HIAS, Jewish non-profit with long history of helping refugees

HIAS, Jewish non-profit with long history of helping refugees


Washington (AFP) – HIAS, the Jewish non-profit singled out by the Pittsburgh synagogue assailant, is one of a number of religious-affiliated groups in the United States that provide help to refugees.

The Hebrew Immigrant Aid Society was founded in New York in 1881 to help Jews fleeing anti-Semitic pogroms in Russia and Eastern Europe.

HIAS, whose slogan is “Welcome the stranger. Protect the refugee,” has since expanded its efforts to provide help to refugees around the world escaping persecution.

HIAS was one of the targets of the anti-Semitic ravings by Robert Bowers, 46, arrested for Saturday’s attack on the Tree of Life synagogue which killed 11 people.

Bowers made a reference to HIAS on the social media site Gab shortly before he opened fire on worshippers at the Pittsburgh temple.

“HIAS likes to bring invaders in that kill our people. I can’t sit by and watch my people get slaughtered. Screw your optics, I’m going in,” said the post on Gab.

The post is reflective of far right-wing propaganda that seeks to link Jewish groups to a caravan of Central American migrants heading to the United States.

According to the HIAS website, the group was founded by members of New York’s Russian Jewish population to provide “meals, transportation and jobs” to new arrivals.

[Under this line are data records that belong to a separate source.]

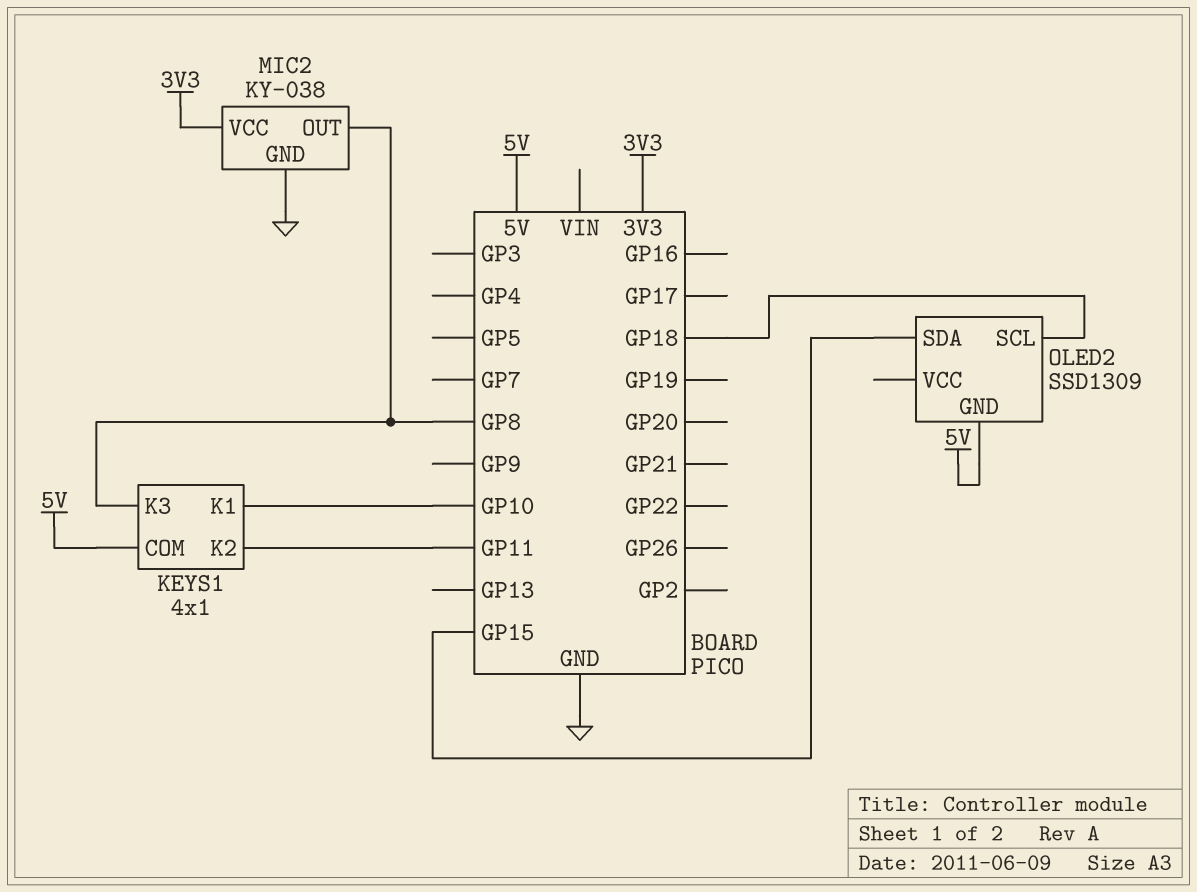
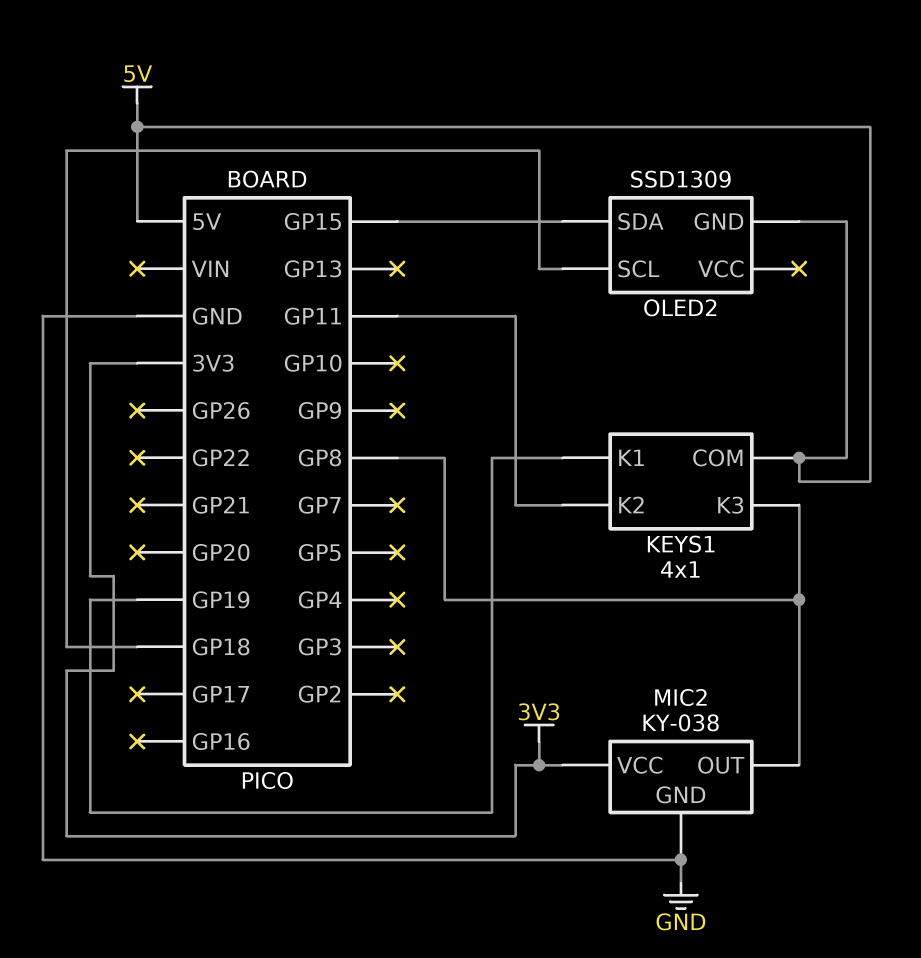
KEYS1 pin K1: GP10 -> GP19

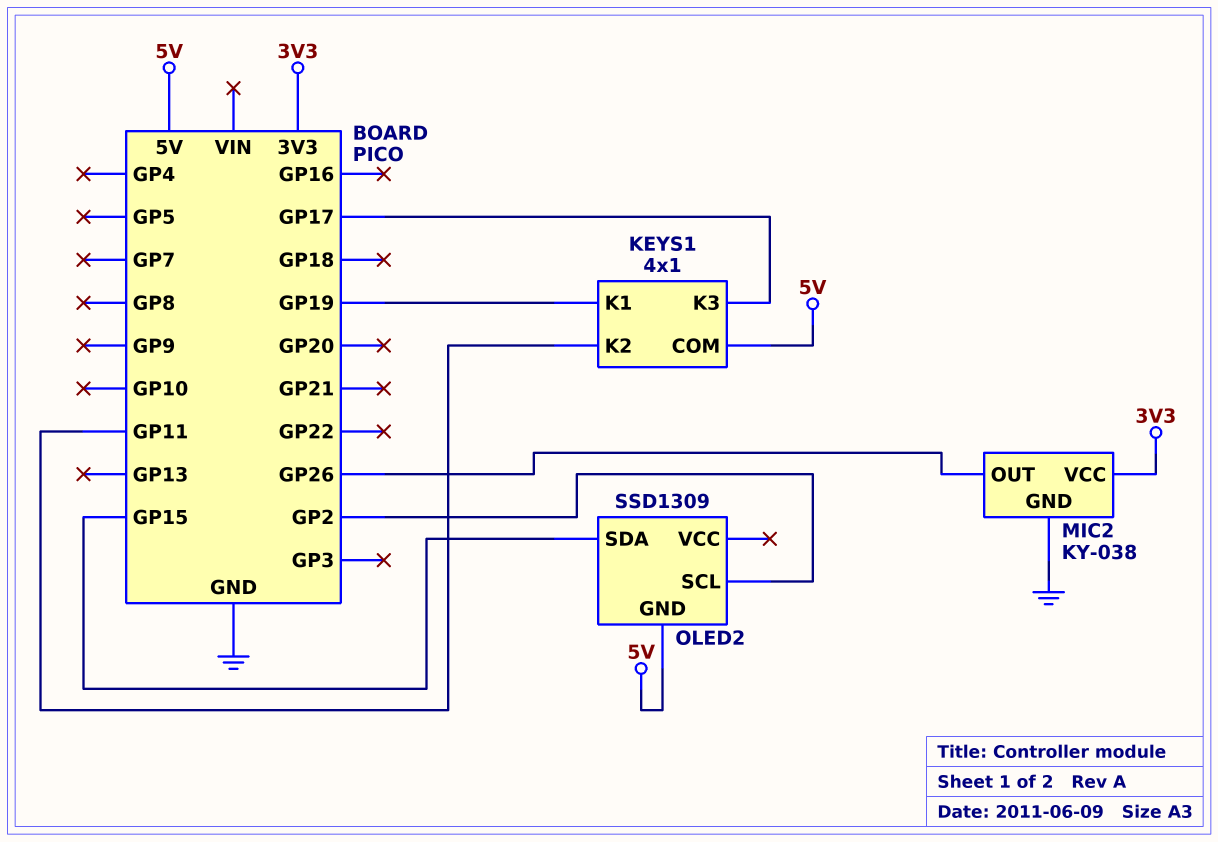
KEYS1 pin K3: GP8 -> GP17
MIC2 pin OUT: GP8 -> GP26
OLED2 pin SCL: GP18 -> GP2

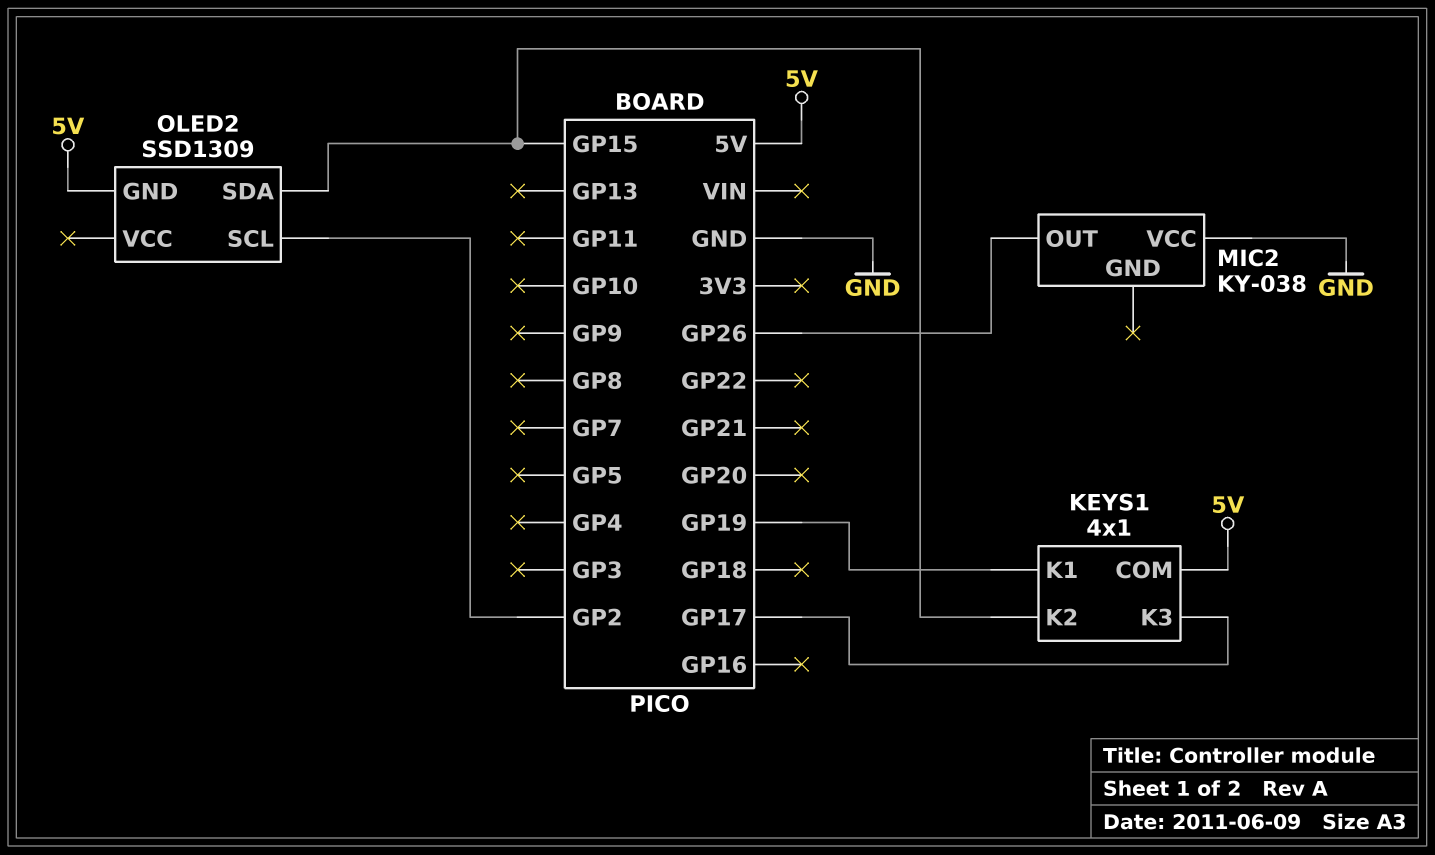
KEYS1 pin K2: GP11 -> GP15
MIC2 pin GND: GND -> none
MIC2 pin VCC: 3V3 -> GND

HIAS opened a shelter and a kosher soup kitchen and helped immigrants through the maze of bureaucracy they encountered upon their arrival at Ellis Island.

HIAS has provided assistance during other waves of Jewish emigration, from Europe during World War I, for example, and from the Soviet Union during the 1970s and 1980s.

– Helped family of Google co-founder –

Among those helped by HIAS is the family of Google co-founder Sergey Brin, whose family came to the United States from the Soviet Union when he was six years old.

“I would have never had the kinds of opportunities I’ve had here in the Soviet Union, or even in Russia today,” Brin told The New York Times in a 2009 interview after making a $1 million donation to HIAS.

“I would like to see anyone be able to achieve their dreams, and that’s what this organization does,” Brin said.

HIAS, which is now based in Silver Spring, Maryland, expanded its resettlement work to non-Jewish refugees beginning in the early 2000s.

“Because we have helped more than 4.5 million people escape persecution, HIAS is uniquely qualified to address the modern refugee situation, which has mushroomed into a global humanitarian crisis,” the group says on its website.

“And because the right to refuge is a universal human right, HIAS is now dedicated to providing welcome, safety, and freedom to refugees of all faiths and ethnicities from all over the world,” it says.

According to HIAS, it has been involved in Afghanistan, Bosnia, Bulgaria, Czechoslovakia, Ethiopia, Haiti, Hungary, Iran, Morocco, Poland, Romania, Tunisia, Vietnam and the former Soviet Union.

HIAS is one of nine national refugee resettlement agencies which partner with the US government.

Other faith-based groups involved in the effort are the US Conference of Catholic Bishops, Episcopal Migration Ministries, Church World Service and Lutheran Immigration and Refugee Services.